Publié le 09 septembre 2012 par Angèle Paoli
Françoise Ascal, Lignées,
Æncrages & Co, Collection Ecri(peind)re, 2012, s. f.
Dessins de Gérard Titus-Carmel.


Lecture d’Angèle Paoli

UN RÊVE MINÉRAL


  Marche à travers la forêt obscure des signes, Lignées est l’énigme d’une vie immémoriale, semée de figures sans visages. La narratrice/la poète, semblable à celles qu’accueillent les fougères, pétrie de froid ou de peur, chemine vers les lointaines collines du « grand est » originel, inaccessible et rêvé. En lisière de la quête, se vit/se dit le manque. Manquent la lumière et l’air, « la solitude et son vertige », « la mystérieuse banalité offerte à fleur de terre ». « Une vie entière à poursuivre la lumière, est-ce raisonnable ? », interroge Françoise Ascal. Manque dès avant la naissance, la matrice douce d’une mère aimante. Au cœur de l’écriture, arrimée à la noirceur de la naissance, gît l’enfance confisquée. « Froidure/effroi » dominent, même si le parfum mentholé de la lumière ruisselle parfois dans le cresson. Comment se désengluer « du sans-forme du sans-fond » et retrouver la pureté du silex ? Comment rejoindre la passe, en franchir les eaux sombres, et, du doigt, soudain, toucher « l’or de l’énigme » ?

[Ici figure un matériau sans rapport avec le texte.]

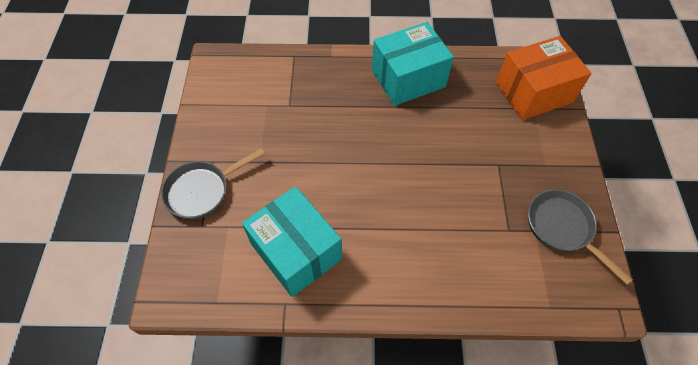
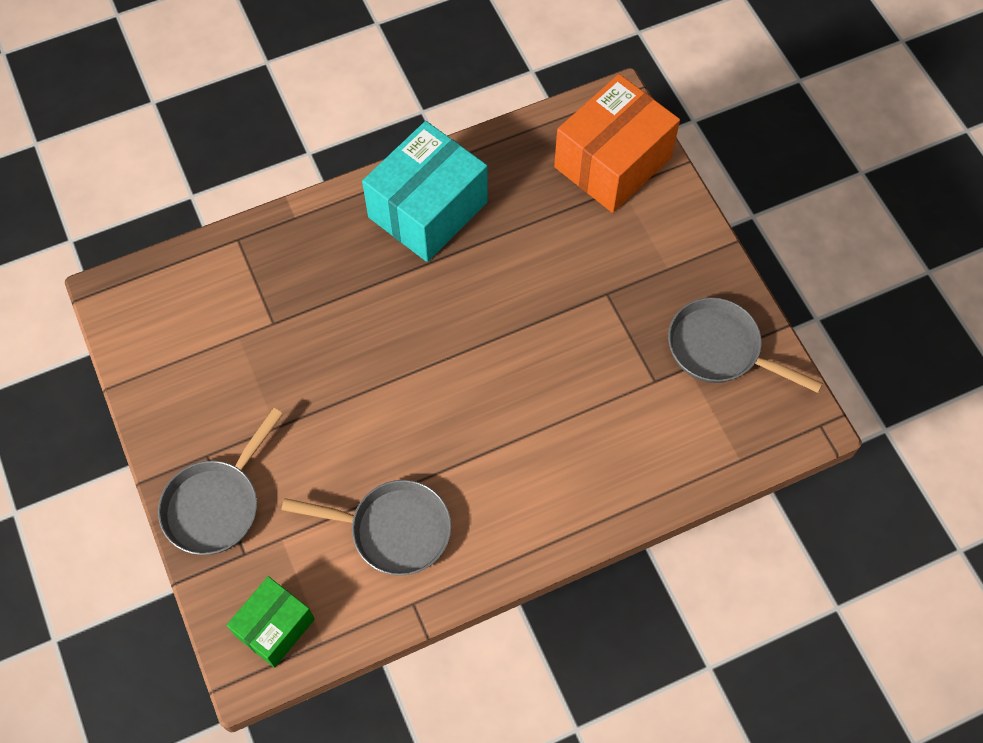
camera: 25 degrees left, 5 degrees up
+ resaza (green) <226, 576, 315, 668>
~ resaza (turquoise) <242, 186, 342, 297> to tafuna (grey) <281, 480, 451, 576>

   En quête d’une histoire et d’un passé, en quête surtout d’une issue lumineuse, Françoise Ascal fait lever sa lignée. Au fil des pas et des pages, une « ancêtre bienveillante », des tisseuses de chanvre « aux mains usées par le fil », des mineurs forant des trous dans le noir, des serfs et des « faneuses de juillet », accompagnent la poète dans son cheminement. Dans la lignée, manque la mère, dont ne demeure que la « Mémoire ombilicale en forme de laisse », manquent les hommes « tous avalés par l’horizon un premier août 1914 aux environs de 16 heures. » Comme dans certains contes nordiques, au cœur même de l’épaisse noirceur, survient une marraine à « voix de sirène » qui scande à l’oreille de la marcheuse de mystérieuses formules pour lui montrer la voie : « Tire, tire comme sur un fil de soie, dit-elle. Arrondis ton geste et tire délicatement. »… « Respire, dit-elle, laisse faire le souffle. » Écartant ronces et salamandres, secouant les scolopendres qui s’agitent dans sa chevelure, la narratrice se fraie un chemin parmi les obstacles. « Je cherche le passage », écrit-elle.

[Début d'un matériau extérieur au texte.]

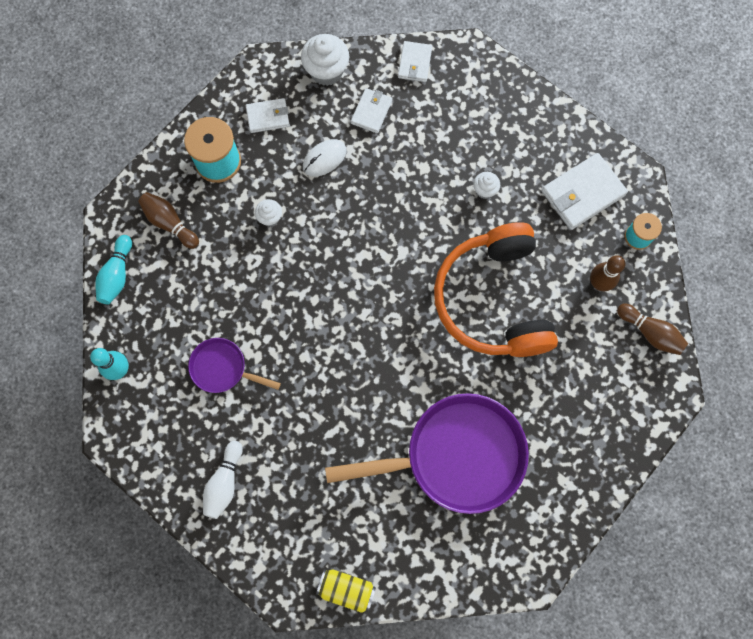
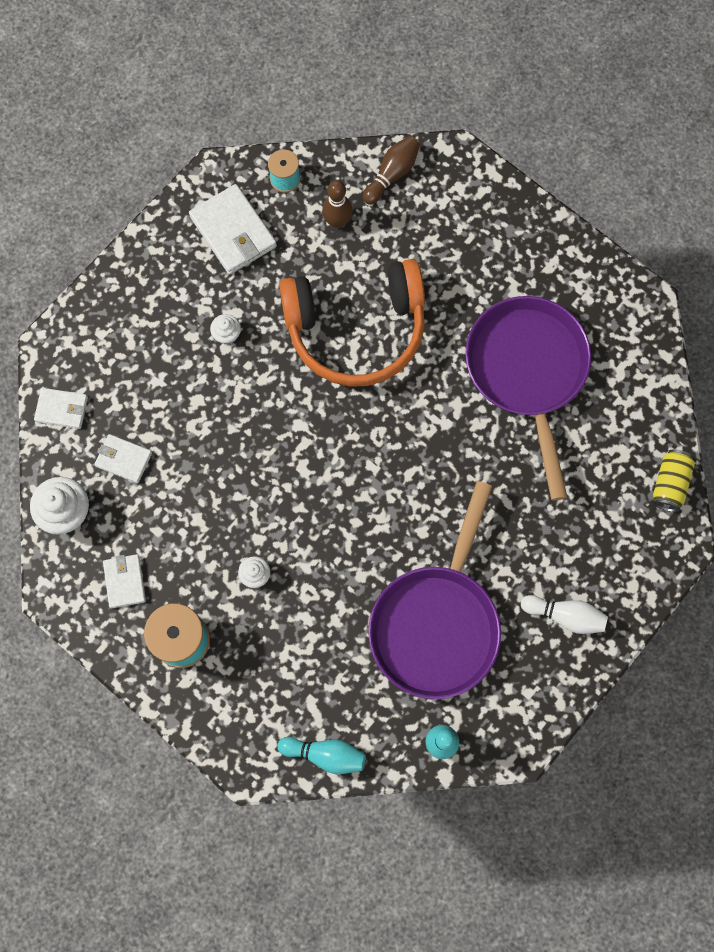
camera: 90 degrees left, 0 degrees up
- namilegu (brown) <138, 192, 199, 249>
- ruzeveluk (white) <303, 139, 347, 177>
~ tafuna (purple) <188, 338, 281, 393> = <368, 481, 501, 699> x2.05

   Plus près de nous, du côté de l’écriture, Montaigne-le-vif et René Crevel ― cerveau de viande qui fait mal ―, « en visite » sous sa peau, sèment leurs signes. Les frontières s’effacent un instant mais les questions demeurent, paumes ouvertes sur le vide. Plus proche encore et plus présent, Arthur Rimbaud-le voyant. Les poèmes en prose de Françoise Ascal s’inscrivent dans la lignée du poète « aux semelles de vent ». L’enfant se voudrait magicienne, capable de traverser la vitre, « d’entendre ruisseler la lumière » et d’atteindre enfin la clarté. Mais la réalité est autre. Les eaux de la naissance et de la mort se rejoignent. Entre sexe et sang, intimement mêlés, Eros et Thanatos noient le rêve de l’exploratrice dans la même soue. « Un goût de sang emplit ta bouche. Le bleu du ciel a deux trous rouges au côté droit ».

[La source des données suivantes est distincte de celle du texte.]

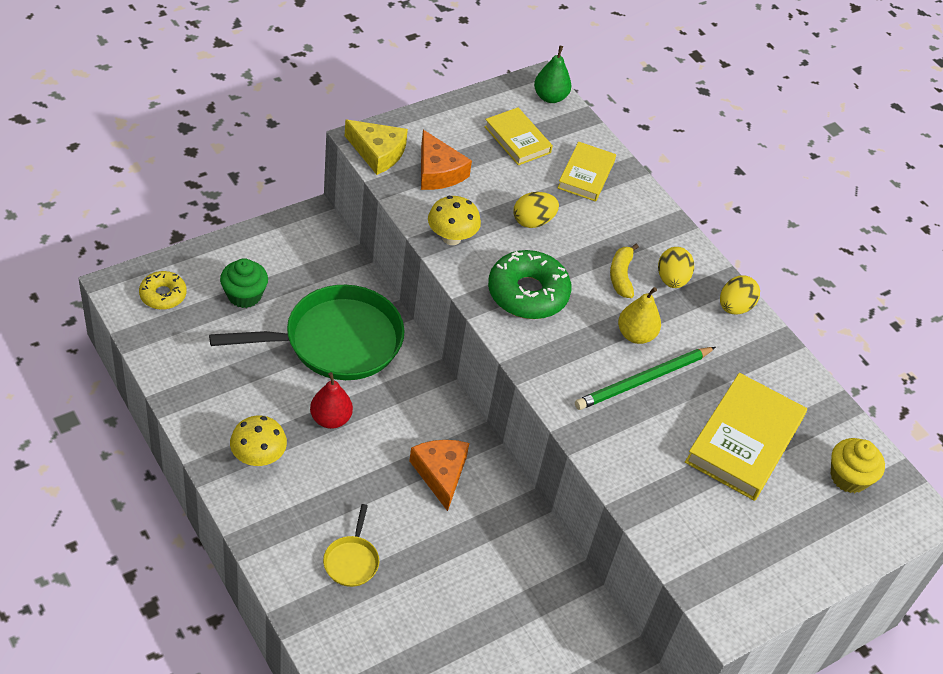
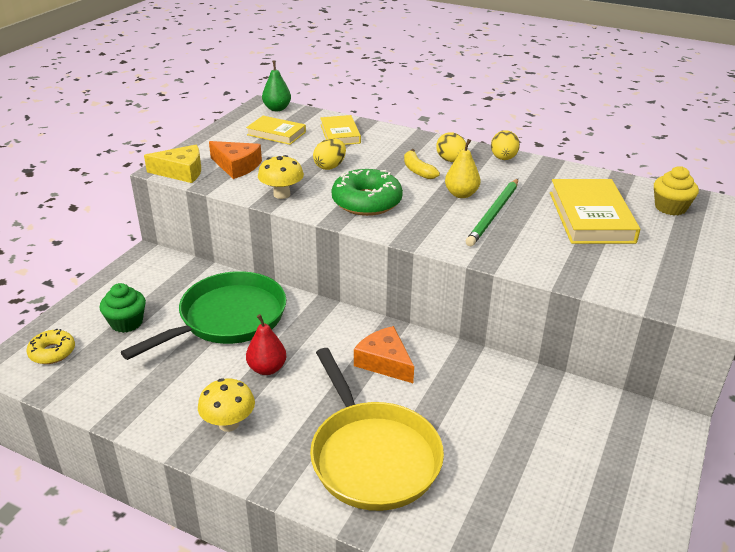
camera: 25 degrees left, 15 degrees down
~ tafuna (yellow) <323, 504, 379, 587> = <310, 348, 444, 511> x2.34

  À travers les poèmes des épreuves ― « Je dois courir vers le puits, écouter encore et encore le chant de la poulie qui se fige » ―, face au rien qui enveloppe toute chose et tout être, surgissent le mot et sa cohorte exigeante de verbes, d’adjectifs, de rythmes et de scansions (3/2/3/2), ses images d’herbes folles et ses tiges plantées à même le crâne. Dans l’univers d’inexistence de la poète, c’est un univers foisonnant qui lève, corps et plantes, graminées et chiendent, « paumes pleines de syllabes rouges encore vivantes ». Gonflé de « sève obscure », taillant à vif, le mot se fraie un passage, s’anime, se forge une présence, s’immisce dans la brèche. Il prend corps dans le corps de l’absente ― absente à elle-même. Le rythme s’accélère, emplit la page d’une respiration forte que les dessins de Gérard Titus-Carmel accompagnent, forêt dense, entre le noir et les ocres. Le mot s’insinue « sous les pores de la peau », force les cavités et les résistances.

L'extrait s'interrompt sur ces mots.